## What to do
Please count how many of the lines below contain the word "Tjejer", and reply with the number alone.

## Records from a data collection
• • • •
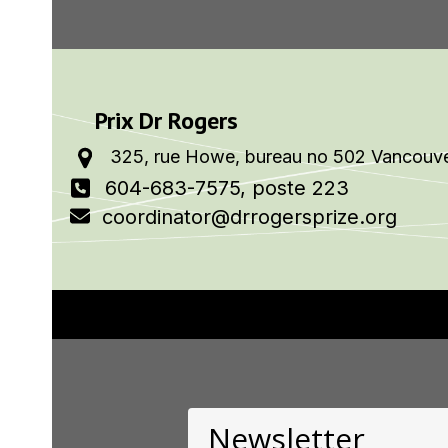
Prix Dr Rogers
325, rue Howe, bureau no 502 Vancouve
604-683-7575, poste 223
coordinator@drrogersprize.org
Newsletter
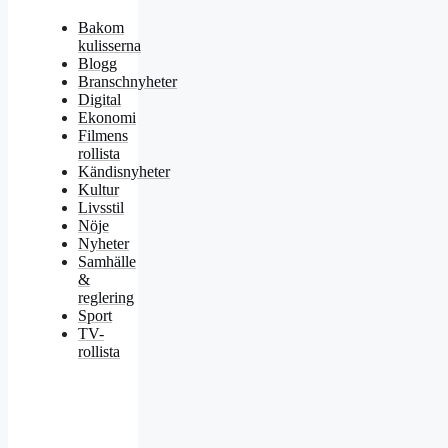
Bakom
kulisserna
Blogg
Branschnyheter
Digital
Ekonomi
Filmens
rollista
Kändisnyheter
Kultur
Livsstil
Nöje
Nyheter
Samhälle
&
reglering
Sport
TV-
rollista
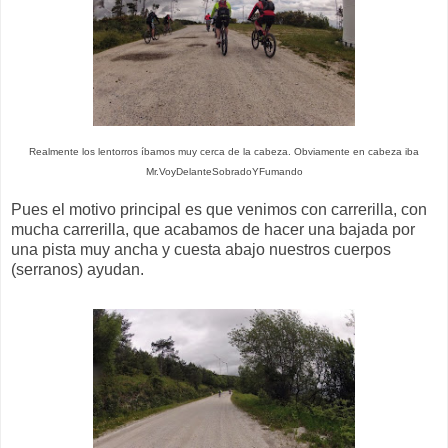
Realmente los lentorros íbamos muy cerca de la cabeza. Obviamente en cabeza iba
Mr.VoyDelanteSobradoYFumando
Pues el motivo principal es que venimos con carrerilla, con
mucha carrerilla, que acabamos de hacer una bajada por
una pista muy ancha y cuesta abajo nuestros cuerpos
(serranos) ayudan.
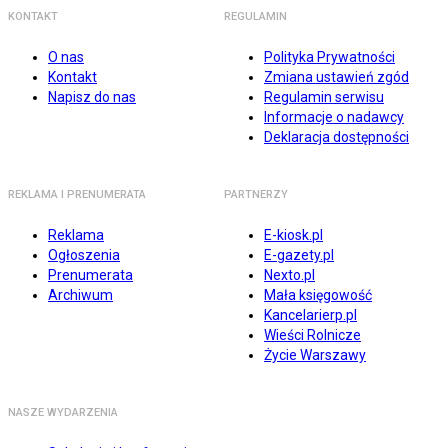
KONTAKT
REGULAMIN
O nas
Polityka Prywatności
Kontakt
Zmiana ustawień zgód
Napisz do nas
Regulamin serwisu
Informacje o nadawcy
Deklaracja dostępności
REKLAMA I PRENUMERATA
PARTNERZY
Reklama
E-kiosk.pl
Ogłoszenia
E-gazety.pl
Prenumerata
Nexto.pl
Archiwum
Mała księgowość
Kancelarierp.pl
Wieści Rolnicze
Życie Warszawy
NASZE WYDARZENIA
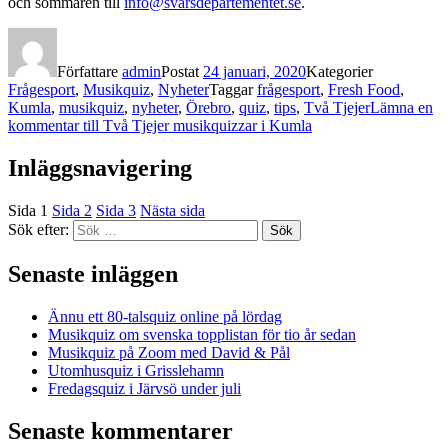
och sommaren till
info@svarsdepartementet.se
.
Författare
admin
Postat
24 januari, 2020
Kategorier
Frågesport
,
Musikquiz
,
Nyheter
Taggar
frågesport
,
Fresh Food
,
Kumla
,
musikquiz
,
nyheter
,
Örebro
,
quiz
,
tips
,
Två Tjejer
Lämna en
kommentar
till Två Tjejer musikquizzar i Kumla
Inläggsnavigering
Sida
1
Sida
2
Sida
3
Nästa sida
Sök efter:
Sök
Senaste inläggen
Ännu ett 80-talsquiz online på lördag
Musikquiz om svenska topplistan för tio år sedan
Musikquiz på Zoom med David & Pål
Utomhusquiz i Grisslehamn
Fredagsquiz i Järvsö under juli
Senaste kommentarer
• • • •
## Solution for this problem
2